Dr. Michael E. Newman of Decatur, Ala., has won the race for the AVMA Executive Board District III seat.

Throughout March, AVMA members in Alabama, Mississippi, North Carolina, South Carolina, and Tennessee cast ballots for a successor to Dr. Joseph Kinnarney, whose term as District III representative ends this year.

On April 2, the AVMA announced Dr. Newman had received more votes than challenger Dr. Walter C. Robinson of Greenville, S.C., and was declared winner of the election. Dr. Newman will officially be seated on the Executive Board in July to serve a six-year term.

Dr. Newman received his DVM degree from Auburn University in 1980. Six years later, he established a private surgical referral practice in Birmingham—the first in Alabama and one of five in the Southeast at that time. The practice was eventually relocated to Decatur, Ala., and it currently serves some 250 veterinarians in Alabama, Mississippi, Tennessee, and Georgia.

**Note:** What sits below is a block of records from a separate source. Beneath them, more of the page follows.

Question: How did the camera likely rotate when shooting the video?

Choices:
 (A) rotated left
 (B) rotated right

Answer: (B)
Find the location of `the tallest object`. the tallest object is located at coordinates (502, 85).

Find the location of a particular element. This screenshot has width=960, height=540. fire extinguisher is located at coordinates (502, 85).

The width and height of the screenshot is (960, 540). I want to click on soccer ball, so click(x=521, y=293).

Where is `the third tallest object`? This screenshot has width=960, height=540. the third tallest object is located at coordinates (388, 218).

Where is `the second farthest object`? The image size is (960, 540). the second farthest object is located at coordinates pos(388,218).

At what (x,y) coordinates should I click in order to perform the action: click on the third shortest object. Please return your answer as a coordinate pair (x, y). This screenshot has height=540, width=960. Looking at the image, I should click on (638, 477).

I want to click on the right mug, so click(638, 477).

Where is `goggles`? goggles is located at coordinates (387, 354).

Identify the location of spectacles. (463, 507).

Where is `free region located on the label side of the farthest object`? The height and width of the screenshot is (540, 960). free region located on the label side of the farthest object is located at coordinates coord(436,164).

In addition to holding leadership positions with the Southeastern Veterinary Surgeons Conference and Alabama Academy of Veterinary Practitioners, Dr. Newman was elected president of the Alabama VMA in 2008 and recently completed a six-year-term on the AVMA Council on Research. He currently sits on the board of Jefferson State Community College’s Veterinary Technology Program in Birmingham.

Dr. Newman believes the AVMA and other stakeholders should foster the profession’s expansion into nontraditional veterinary career fields, most notably, biomedical research.

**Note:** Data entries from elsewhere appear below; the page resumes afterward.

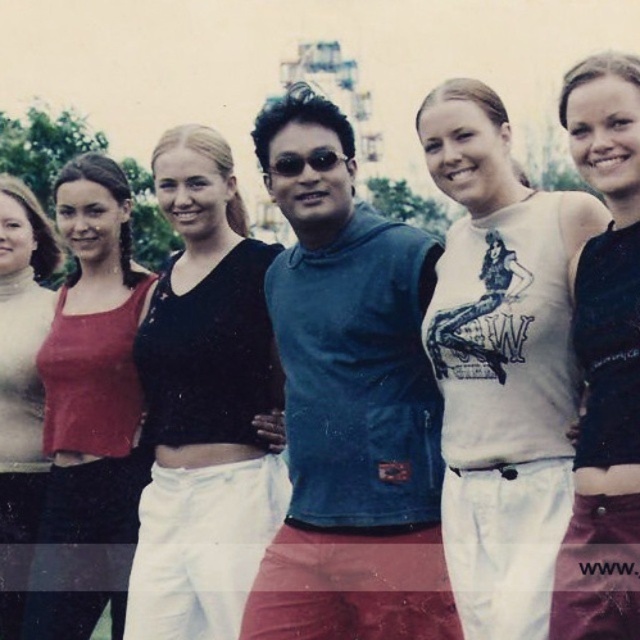
You are a photographer trying to adjust the positions of the two subjects wearing the blue fabric sleeveless shirt at center and the matte red tank top at left. According to the current arrangement, which subject is positioned to the right of the other?

The blue fabric sleeveless shirt at center is to the right of matte red tank top at left.

You are a photographer trying to adjust the lighting for a photo shoot. You notice two tank tops in the image, the white cotton tank top at center and the black matte tank top at center. Which tank top might require more careful lighting to avoid glare, and why?

The black matte tank top at center might require more careful lighting to avoid glare because matte surfaces can sometimes reflect light in unexpected ways, especially if the lighting is not diffused properly. However, since the white cotton tank top at center is larger, its surface area could also catch more light, but matte surfaces generally have a lower reflectivity compared to glossy ones. Wait, actually, matte surfaces scatter light more, reducing glare, while glossy surfaces reflect light more like a

Consider the image. You are a photographer trying to decide which of the two black tank tops in the image to focus on. The black matte tank top at center and the matte black tank top at left are both in view. Which one should you choose if you want to focus on the larger one?

The black matte tank top at center is bigger than the matte black tank top at left, so you should focus on the black matte tank top at center.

He sees the coming years as transformative in societal expectations of the veterinary profession. “Expansion of duties into biomedical research, international veterinary service, welfare and shelter issues, government and military careers, and political involvement are reasonable efforts. Such efforts are particularly timely because the number of students in the fields of science, technology, engineering, and mathematics is falling across the board except in veterinary medicine,” he said.

“Maintaining and expanding jobs and job value are the answer to student debt,” Dr. Newman continued. “Reducing or minimizing academic requirements ignores the real-world needs for well-educated people to solve real-world problems present today, and that will certainly increase as the world’s human population strains food production and further challenges the environment.”

Dr. Newman is married to former AVMA vice president, Dr. Jan K. Strother.